→ Work to complete: Records follow. Select each line holding "lines".
___ Supplied material ___
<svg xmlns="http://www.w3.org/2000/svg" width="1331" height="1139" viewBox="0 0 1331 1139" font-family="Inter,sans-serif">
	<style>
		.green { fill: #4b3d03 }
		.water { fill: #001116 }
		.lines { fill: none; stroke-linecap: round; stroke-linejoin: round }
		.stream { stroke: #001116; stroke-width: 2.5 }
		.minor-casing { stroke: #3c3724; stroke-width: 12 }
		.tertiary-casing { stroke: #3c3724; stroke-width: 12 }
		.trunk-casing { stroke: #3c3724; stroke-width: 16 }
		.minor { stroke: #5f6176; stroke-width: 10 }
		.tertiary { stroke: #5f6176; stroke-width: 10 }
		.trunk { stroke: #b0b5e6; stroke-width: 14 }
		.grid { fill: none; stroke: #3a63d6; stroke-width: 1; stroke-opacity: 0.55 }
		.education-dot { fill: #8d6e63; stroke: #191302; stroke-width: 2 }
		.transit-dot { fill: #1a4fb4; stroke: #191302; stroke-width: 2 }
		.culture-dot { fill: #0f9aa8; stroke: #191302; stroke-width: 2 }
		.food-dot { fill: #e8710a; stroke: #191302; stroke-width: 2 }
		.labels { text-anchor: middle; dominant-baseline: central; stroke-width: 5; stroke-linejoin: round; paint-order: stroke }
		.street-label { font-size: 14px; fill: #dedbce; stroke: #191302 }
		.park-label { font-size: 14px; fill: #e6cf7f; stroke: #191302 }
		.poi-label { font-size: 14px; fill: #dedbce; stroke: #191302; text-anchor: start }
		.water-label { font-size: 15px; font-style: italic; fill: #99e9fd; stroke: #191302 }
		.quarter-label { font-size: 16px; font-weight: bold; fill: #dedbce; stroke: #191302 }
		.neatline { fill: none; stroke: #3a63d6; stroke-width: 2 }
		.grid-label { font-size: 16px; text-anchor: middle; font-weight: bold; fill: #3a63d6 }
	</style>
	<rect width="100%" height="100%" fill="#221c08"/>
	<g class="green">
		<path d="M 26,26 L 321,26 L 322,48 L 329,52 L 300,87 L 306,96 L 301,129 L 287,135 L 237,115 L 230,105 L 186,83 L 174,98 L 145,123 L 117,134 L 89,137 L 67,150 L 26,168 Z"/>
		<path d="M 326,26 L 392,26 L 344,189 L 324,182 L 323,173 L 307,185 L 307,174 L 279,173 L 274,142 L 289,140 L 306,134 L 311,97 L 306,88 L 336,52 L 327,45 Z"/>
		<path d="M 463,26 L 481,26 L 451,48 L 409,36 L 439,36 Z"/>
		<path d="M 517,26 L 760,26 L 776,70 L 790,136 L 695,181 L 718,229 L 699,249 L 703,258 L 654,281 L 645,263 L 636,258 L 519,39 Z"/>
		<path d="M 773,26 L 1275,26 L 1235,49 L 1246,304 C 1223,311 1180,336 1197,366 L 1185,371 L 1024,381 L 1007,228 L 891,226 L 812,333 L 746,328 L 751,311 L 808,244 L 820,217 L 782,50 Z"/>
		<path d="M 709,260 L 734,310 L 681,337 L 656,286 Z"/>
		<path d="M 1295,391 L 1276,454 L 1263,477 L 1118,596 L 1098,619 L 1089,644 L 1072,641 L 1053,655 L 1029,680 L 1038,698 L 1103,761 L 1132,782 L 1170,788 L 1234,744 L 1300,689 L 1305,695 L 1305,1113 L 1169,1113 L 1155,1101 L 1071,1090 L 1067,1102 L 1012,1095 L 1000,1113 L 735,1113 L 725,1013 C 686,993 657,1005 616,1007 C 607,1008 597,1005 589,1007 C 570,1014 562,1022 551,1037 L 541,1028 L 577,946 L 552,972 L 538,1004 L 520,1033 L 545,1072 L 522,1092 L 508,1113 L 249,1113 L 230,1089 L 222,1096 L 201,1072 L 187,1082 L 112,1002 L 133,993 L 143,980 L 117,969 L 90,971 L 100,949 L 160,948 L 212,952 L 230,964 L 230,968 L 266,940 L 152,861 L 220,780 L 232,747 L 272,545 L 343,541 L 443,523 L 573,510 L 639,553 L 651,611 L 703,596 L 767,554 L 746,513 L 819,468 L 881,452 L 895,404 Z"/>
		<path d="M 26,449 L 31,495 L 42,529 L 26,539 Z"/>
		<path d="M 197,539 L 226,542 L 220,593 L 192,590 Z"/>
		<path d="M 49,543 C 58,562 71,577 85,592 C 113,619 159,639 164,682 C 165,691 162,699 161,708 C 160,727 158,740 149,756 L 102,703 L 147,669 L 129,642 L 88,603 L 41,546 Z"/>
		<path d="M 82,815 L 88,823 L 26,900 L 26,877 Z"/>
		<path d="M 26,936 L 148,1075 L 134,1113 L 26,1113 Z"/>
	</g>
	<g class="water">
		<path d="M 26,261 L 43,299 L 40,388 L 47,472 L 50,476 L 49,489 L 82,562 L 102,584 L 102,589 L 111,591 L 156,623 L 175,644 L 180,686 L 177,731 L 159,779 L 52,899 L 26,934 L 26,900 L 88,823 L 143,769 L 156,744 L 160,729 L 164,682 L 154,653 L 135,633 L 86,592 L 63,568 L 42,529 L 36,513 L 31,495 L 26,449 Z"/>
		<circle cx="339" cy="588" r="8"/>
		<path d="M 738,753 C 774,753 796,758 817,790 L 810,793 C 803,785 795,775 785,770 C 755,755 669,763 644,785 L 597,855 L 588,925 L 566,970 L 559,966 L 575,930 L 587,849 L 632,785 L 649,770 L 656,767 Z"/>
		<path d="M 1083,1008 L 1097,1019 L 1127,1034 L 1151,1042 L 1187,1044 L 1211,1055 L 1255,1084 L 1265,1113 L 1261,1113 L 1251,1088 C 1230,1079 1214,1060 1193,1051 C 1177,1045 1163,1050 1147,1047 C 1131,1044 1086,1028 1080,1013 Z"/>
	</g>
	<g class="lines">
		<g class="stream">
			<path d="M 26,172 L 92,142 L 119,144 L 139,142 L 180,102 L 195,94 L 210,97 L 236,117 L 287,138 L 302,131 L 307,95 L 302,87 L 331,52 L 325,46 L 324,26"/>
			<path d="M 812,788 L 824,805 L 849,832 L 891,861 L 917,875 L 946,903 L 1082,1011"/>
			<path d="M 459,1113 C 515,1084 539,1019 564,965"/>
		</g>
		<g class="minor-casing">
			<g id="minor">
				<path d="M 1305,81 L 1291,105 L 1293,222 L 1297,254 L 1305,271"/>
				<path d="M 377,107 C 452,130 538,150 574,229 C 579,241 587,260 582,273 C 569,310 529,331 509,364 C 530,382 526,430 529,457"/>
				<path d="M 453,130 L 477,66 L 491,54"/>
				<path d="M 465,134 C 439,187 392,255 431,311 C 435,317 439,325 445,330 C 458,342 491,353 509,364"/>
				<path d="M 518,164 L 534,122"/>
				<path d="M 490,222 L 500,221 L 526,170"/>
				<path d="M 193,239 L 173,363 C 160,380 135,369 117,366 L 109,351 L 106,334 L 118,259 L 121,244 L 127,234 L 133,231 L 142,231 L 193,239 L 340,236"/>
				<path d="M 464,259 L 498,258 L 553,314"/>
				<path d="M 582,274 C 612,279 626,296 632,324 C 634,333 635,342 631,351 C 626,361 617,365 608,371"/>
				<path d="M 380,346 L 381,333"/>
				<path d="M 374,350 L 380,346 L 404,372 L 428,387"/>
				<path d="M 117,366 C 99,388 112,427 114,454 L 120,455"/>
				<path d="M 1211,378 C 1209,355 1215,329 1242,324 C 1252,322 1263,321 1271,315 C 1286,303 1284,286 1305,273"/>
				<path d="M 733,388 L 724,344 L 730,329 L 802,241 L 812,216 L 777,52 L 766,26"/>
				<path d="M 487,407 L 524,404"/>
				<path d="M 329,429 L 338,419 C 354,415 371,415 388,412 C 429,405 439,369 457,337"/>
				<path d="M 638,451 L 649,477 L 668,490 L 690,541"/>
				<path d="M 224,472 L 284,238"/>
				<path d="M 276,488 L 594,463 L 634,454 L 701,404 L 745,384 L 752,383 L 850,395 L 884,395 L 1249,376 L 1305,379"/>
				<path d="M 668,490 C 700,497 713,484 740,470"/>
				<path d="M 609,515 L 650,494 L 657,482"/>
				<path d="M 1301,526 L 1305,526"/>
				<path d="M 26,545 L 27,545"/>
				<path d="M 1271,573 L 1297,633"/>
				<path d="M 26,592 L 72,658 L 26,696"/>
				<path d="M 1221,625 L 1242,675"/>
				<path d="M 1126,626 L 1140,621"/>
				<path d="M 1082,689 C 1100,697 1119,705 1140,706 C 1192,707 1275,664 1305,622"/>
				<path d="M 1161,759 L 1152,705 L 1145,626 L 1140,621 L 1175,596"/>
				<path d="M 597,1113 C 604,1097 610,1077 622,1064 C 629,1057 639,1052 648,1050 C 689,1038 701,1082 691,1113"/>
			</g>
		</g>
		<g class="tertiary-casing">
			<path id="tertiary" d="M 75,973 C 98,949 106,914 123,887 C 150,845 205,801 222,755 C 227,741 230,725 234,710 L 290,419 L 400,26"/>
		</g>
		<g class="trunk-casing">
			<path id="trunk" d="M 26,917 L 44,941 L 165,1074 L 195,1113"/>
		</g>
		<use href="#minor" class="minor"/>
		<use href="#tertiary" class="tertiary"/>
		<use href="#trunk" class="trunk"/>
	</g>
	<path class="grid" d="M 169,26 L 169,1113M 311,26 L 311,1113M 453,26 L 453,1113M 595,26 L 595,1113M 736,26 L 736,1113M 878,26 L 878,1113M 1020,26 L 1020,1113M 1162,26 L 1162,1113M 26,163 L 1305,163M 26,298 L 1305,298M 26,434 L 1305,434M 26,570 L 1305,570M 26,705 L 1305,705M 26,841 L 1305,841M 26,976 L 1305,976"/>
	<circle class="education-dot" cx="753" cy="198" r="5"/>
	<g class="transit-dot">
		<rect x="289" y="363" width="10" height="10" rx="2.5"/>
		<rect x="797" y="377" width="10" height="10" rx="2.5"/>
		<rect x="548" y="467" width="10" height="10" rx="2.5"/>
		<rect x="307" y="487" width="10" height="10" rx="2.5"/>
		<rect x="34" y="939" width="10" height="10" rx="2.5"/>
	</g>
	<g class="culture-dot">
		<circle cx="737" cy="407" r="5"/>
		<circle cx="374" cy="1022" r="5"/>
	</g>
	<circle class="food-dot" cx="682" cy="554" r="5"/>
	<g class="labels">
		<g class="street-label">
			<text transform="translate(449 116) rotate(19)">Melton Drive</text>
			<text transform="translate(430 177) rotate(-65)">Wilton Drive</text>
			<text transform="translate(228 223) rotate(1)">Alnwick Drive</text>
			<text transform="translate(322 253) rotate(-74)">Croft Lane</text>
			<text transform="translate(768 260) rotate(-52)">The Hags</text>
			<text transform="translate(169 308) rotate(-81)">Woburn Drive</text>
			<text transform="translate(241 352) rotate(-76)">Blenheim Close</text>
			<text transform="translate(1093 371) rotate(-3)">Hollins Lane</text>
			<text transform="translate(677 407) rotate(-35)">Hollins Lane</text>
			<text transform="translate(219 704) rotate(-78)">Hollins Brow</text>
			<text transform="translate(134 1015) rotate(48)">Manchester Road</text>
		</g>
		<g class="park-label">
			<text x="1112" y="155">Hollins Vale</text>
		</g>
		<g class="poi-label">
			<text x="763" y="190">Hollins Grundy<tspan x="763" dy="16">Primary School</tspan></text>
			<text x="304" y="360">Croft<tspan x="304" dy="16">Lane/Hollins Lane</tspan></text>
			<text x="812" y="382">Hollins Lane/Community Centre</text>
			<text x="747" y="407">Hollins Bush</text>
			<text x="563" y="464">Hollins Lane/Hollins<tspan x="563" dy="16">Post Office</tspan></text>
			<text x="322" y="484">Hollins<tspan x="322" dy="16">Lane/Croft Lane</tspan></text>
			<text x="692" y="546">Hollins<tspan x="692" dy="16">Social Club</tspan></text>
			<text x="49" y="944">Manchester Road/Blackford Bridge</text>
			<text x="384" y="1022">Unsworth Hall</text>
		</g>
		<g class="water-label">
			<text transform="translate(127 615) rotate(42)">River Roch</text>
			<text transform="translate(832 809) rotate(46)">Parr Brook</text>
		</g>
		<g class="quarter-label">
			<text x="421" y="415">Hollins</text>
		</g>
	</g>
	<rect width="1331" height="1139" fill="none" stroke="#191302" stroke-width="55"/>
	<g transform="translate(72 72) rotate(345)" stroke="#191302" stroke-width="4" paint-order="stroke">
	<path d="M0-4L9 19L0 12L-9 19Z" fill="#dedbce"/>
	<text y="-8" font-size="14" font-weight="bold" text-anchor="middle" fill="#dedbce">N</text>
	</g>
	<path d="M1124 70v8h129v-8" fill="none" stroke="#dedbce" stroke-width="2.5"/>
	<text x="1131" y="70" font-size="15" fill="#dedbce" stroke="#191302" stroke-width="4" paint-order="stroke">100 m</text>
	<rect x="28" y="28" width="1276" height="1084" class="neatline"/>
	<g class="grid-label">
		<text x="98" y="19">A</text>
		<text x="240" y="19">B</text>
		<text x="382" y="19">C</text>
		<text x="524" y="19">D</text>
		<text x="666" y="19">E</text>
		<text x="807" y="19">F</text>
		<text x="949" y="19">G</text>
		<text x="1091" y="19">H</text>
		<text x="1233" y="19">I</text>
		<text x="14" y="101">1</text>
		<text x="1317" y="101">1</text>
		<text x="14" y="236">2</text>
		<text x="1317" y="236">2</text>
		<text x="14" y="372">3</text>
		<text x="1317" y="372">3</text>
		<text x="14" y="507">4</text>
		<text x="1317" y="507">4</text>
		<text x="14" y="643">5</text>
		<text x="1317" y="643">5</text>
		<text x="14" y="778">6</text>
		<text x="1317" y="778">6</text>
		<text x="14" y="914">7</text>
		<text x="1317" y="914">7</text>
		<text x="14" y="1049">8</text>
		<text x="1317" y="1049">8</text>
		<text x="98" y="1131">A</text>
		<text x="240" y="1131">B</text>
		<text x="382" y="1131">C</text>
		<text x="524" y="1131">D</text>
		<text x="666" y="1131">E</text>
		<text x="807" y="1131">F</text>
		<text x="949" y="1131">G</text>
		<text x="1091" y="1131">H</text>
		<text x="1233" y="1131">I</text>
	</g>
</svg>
___
→ Completed exercise:
		.lines { fill: none; stroke-linecap: round; stroke-linejoin: round }
	<g class="lines">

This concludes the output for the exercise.